#### RECORDED INFORMATION
★ ★ ★ ★
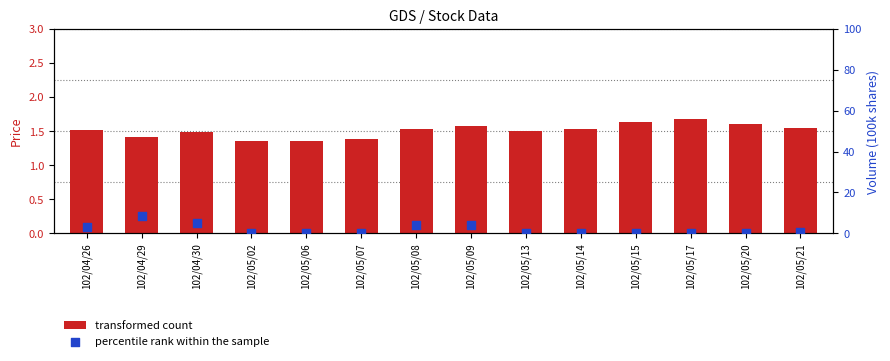

What are all the series names shown in the legend?

transformed count, percentile rank within the sample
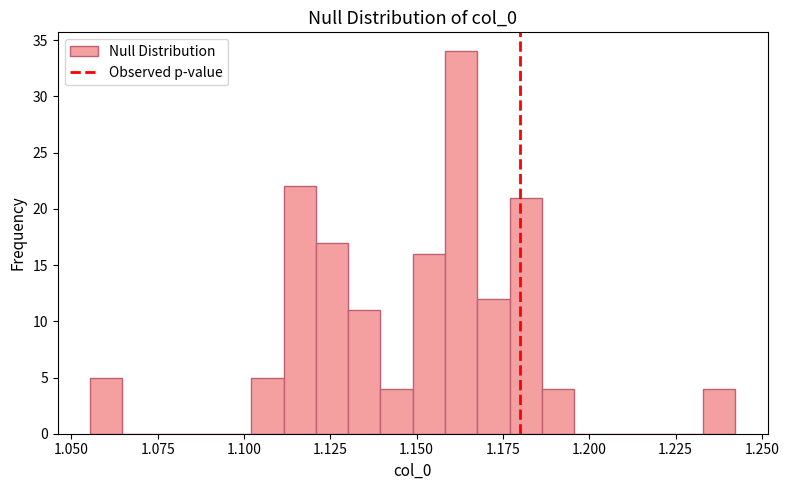

Read against the x-axis, roughly where is the centre of the tallest bar?

1.165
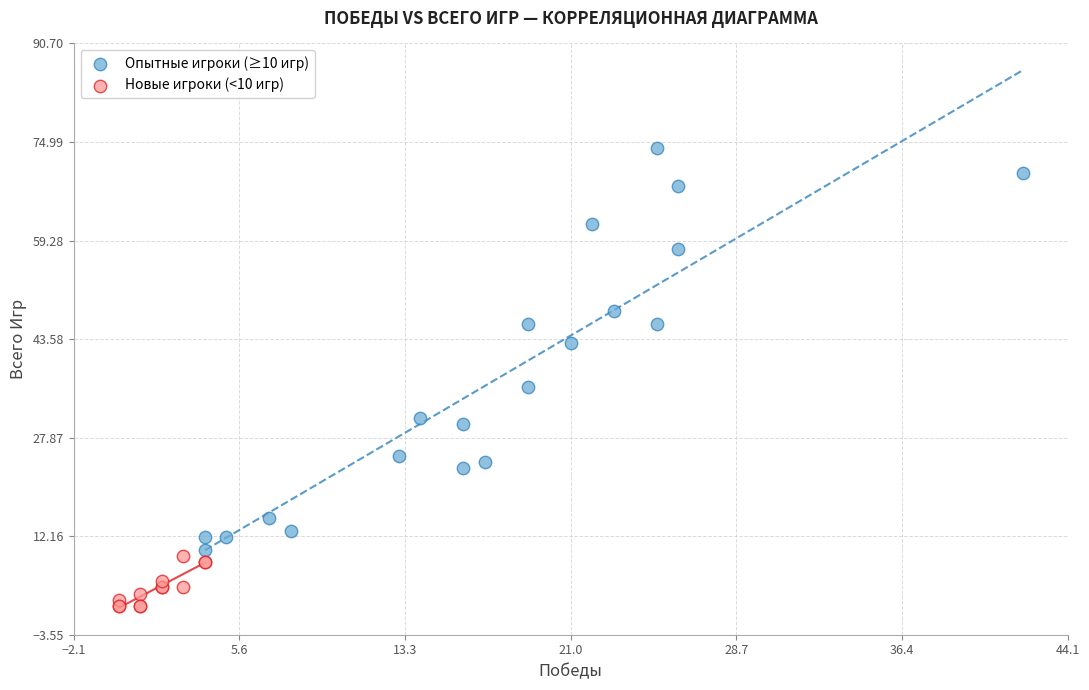

What are all the series names shown in the legend?

Опытные игроки (≥10 игр), Новые игроки (<10 игр)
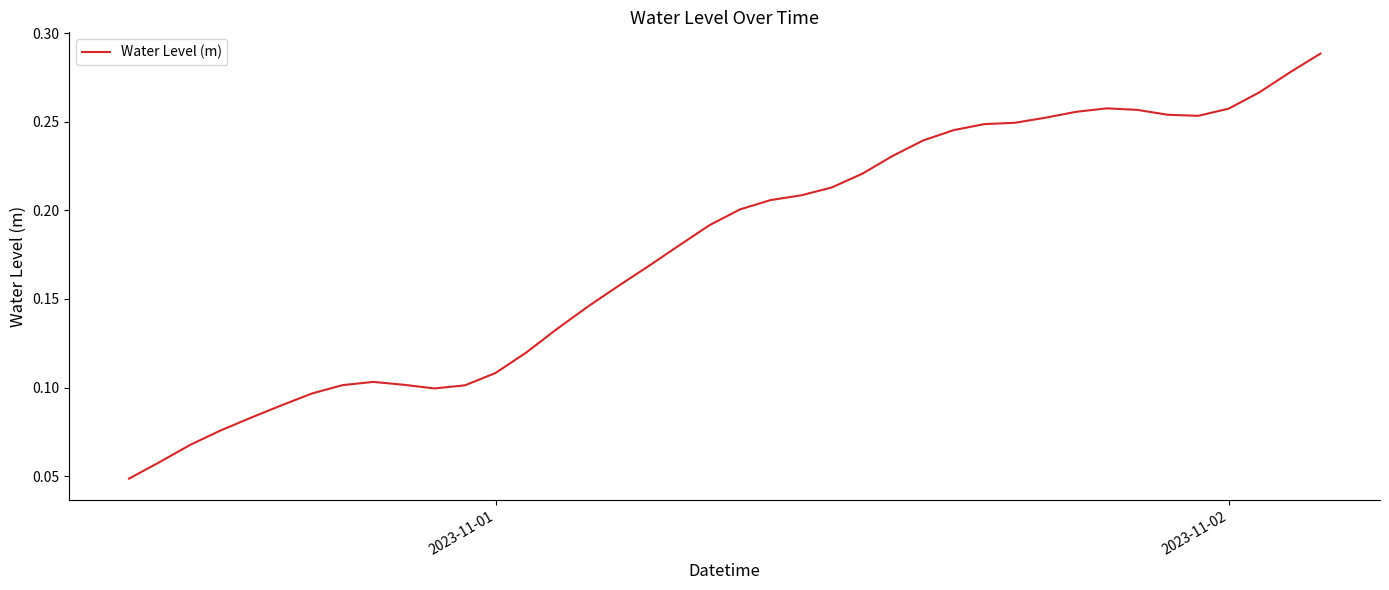

How many lines are shown in the chart?

1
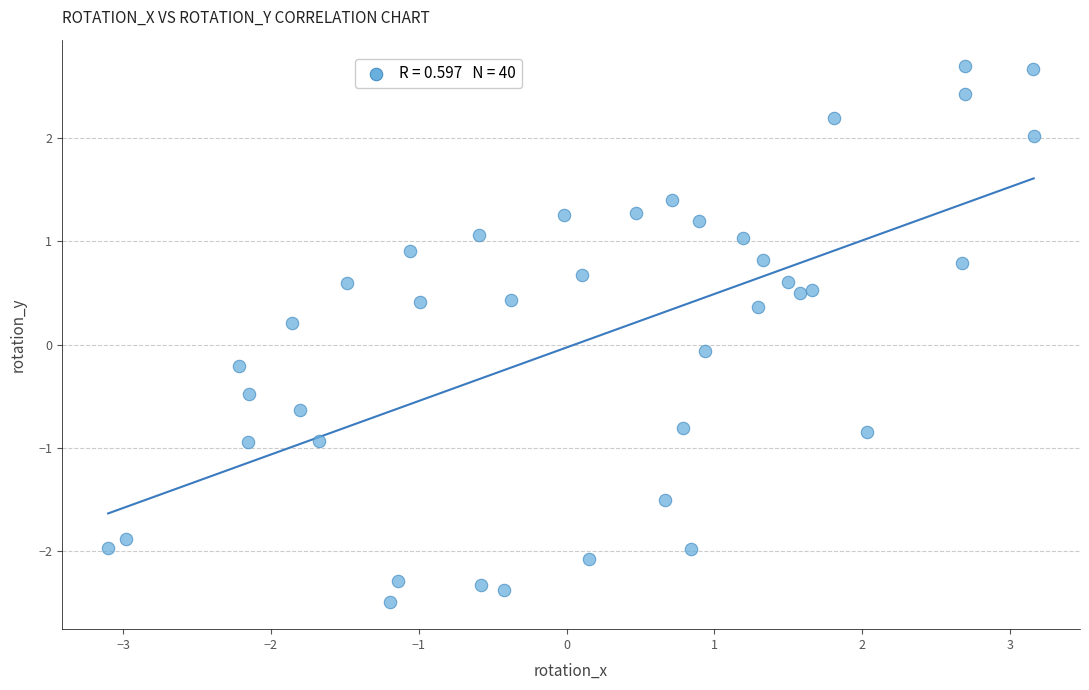

How many data points are displayed?

40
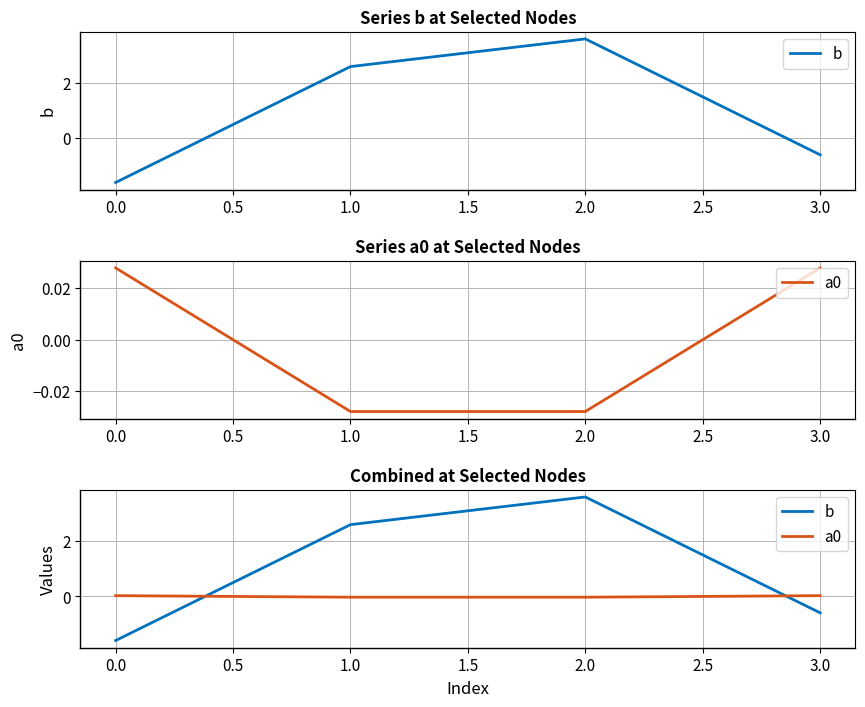

Reading right to left, transcribe all the data shown in this chart.

b: -0.6	3.6	2.6	-1.6
a0: 0.0	-0.0	-0.0	0.0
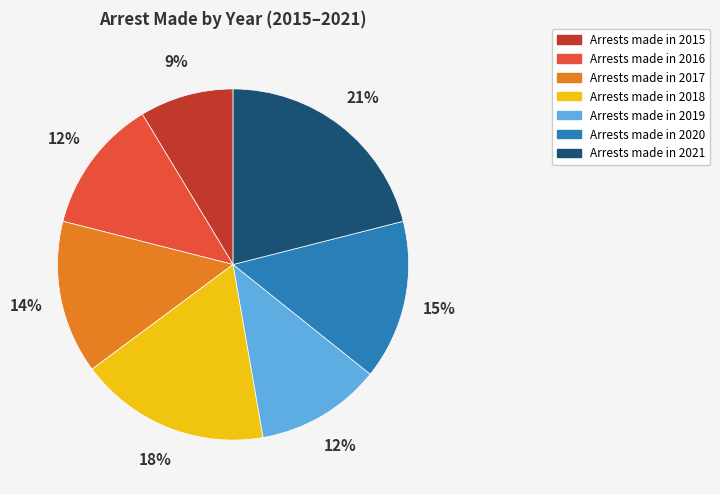

Does any single category account for the majority?

No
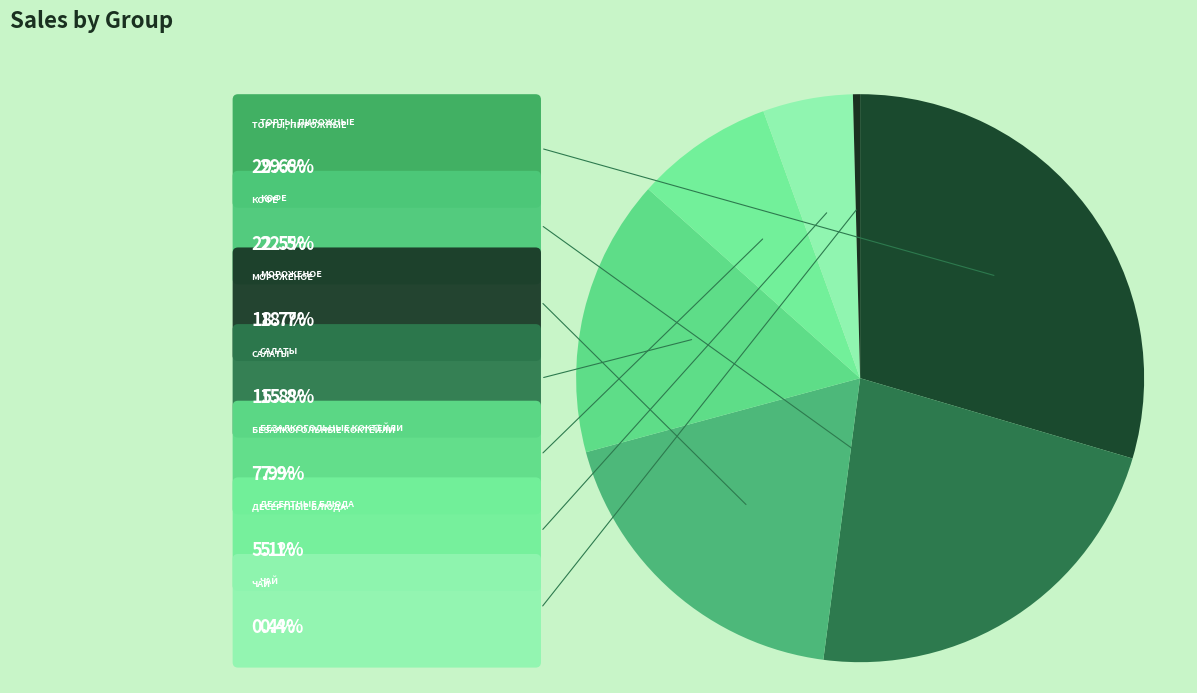

Count the number of slices in the pie.

7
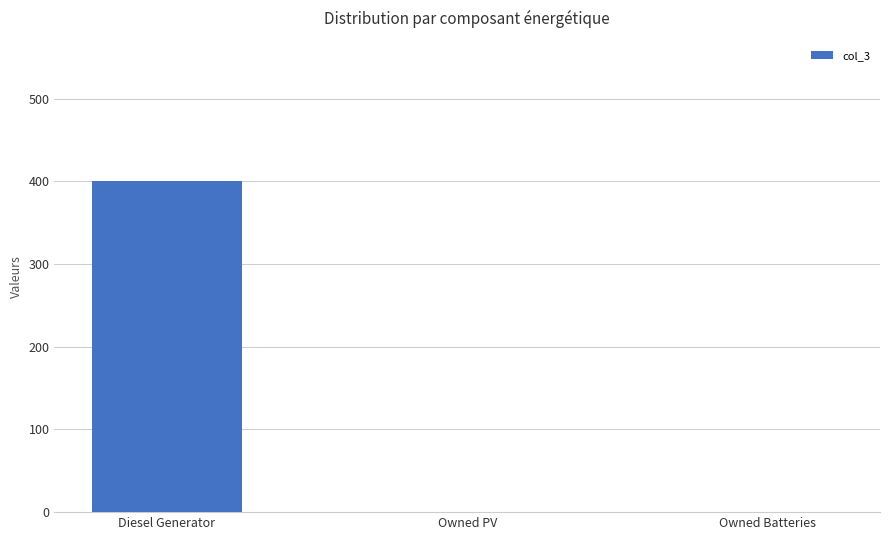

The value at Diesel Generator is 400. True or false?

True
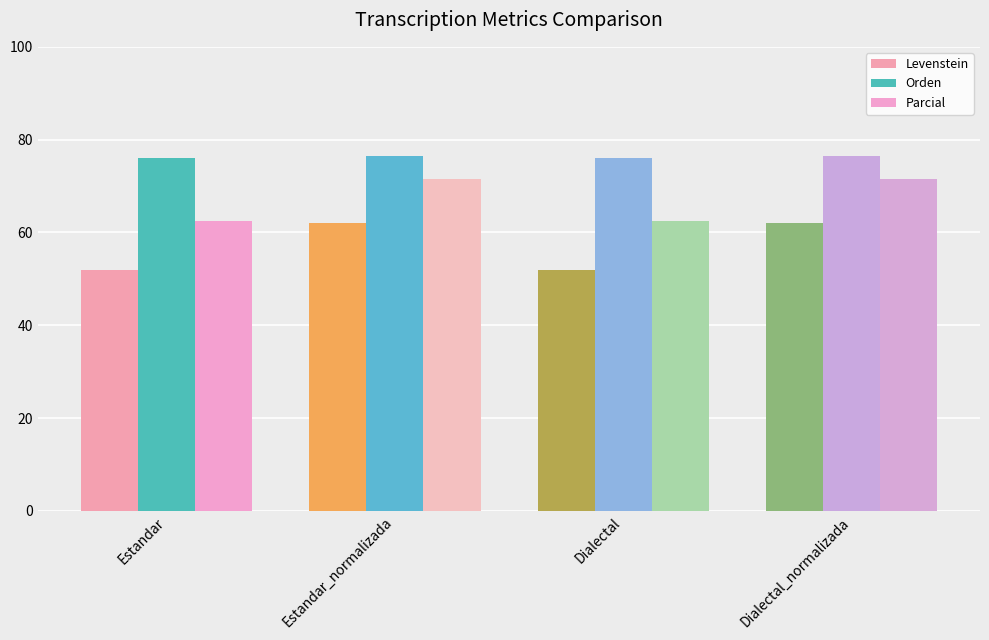

What are all the series names shown in the legend?

Levenstein, Orden, Parcial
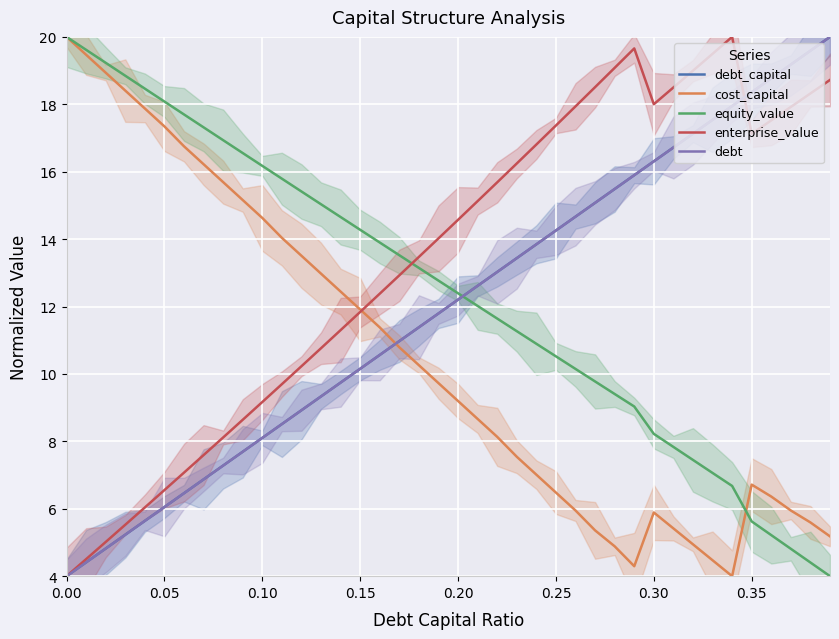

What is the average value of the debt_capital series?

12.0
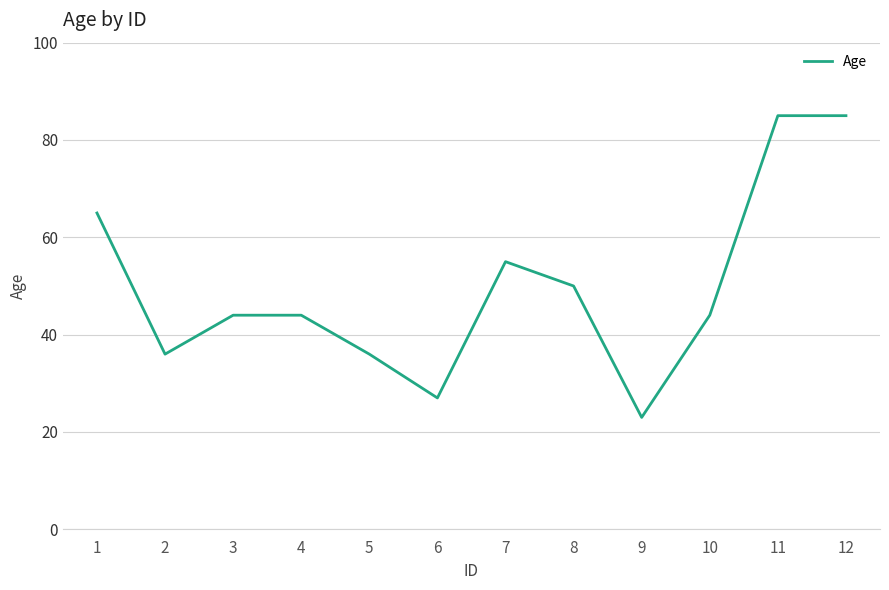

True or false: the data shows 27 at 6.

True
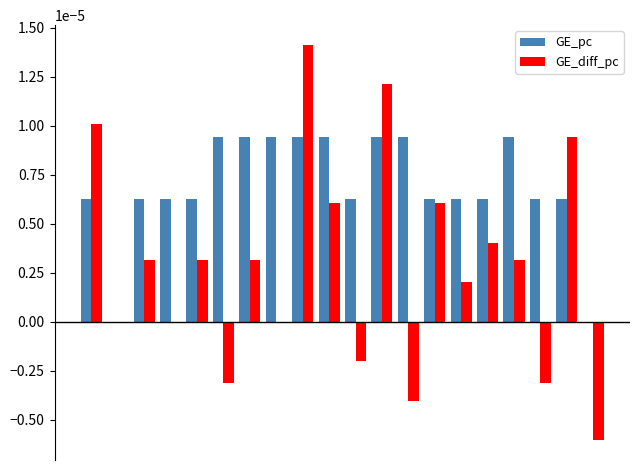

Which series has the largest total across all categories?

GE_pc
★ ★ ★ ★
#### TO DO
Please rewrite every row above, swapping "legend" for "key" wherever it occurs and keeping everything else unchanged. Leave the pictures out.

#### EXERCISE RESPONSE
What are all the series names shown in the key?

transformed count, percentile rank within the sample

Read against the x-axis, roughly where is the centre of the tallest bar?

1.165

What are all the series names shown in the key?

Опытные игроки (≥10 игр), Новые игроки (<10 игр)

How many lines are shown in the chart?

1

How many data points are displayed?

40

Reading right to left, transcribe all the data shown in this chart.

b: -0.6	3.6	2.6	-1.6
a0: 0.0	-0.0	-0.0	0.0

Does any single category account for the majority?

No

Count the number of slices in the pie.

7

The value at Diesel Generator is 400. True or false?

True

What are all the series names shown in the key?

Levenstein, Orden, Parcial

What is the average value of the debt_capital series?

12.0

True or false: the data shows 27 at 6.

True

Which series has the largest total across all categories?

GE_pc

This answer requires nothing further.